**TASK DESCRIPTION**
The answer is the set of lines that include "visual", copied from the data below.

**DATA TO USE**
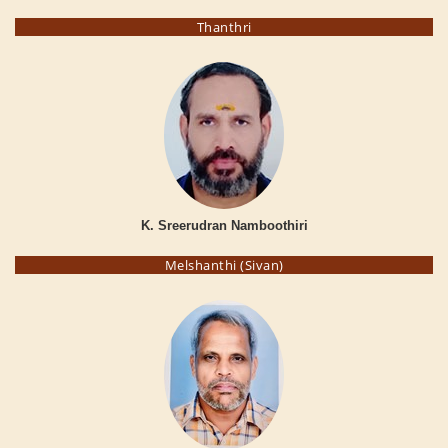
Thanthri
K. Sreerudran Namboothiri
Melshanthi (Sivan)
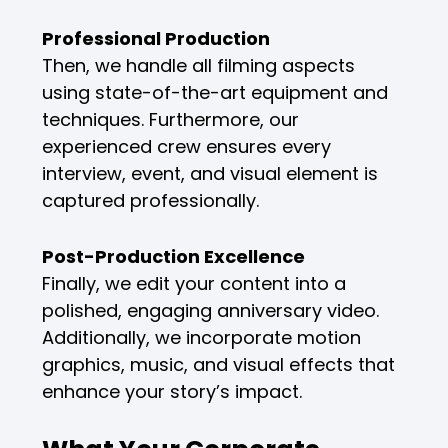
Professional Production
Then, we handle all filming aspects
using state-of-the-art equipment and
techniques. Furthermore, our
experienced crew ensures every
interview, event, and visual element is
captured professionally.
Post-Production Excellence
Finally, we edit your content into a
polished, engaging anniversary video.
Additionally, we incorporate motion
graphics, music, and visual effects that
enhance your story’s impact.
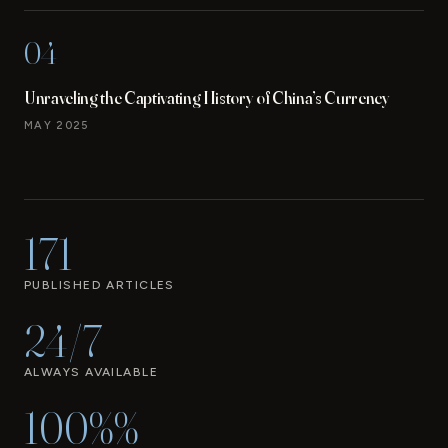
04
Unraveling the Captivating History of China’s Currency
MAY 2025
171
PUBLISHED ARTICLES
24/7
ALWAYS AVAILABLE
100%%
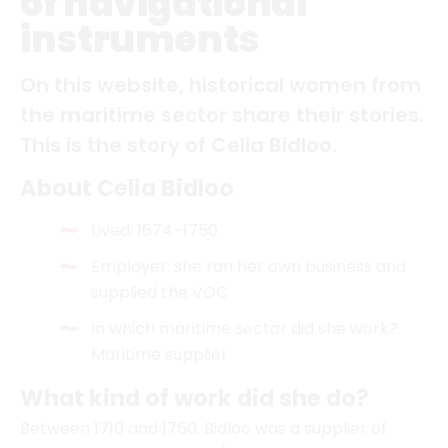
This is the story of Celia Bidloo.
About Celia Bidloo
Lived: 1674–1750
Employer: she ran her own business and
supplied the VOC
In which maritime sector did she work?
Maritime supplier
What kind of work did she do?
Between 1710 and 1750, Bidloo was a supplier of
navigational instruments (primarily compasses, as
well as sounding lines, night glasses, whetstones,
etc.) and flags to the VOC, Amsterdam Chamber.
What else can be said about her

**SOLUTION FOR THIS EXERCISE**
interview, event, and visual element is
graphics, music, and visual effects that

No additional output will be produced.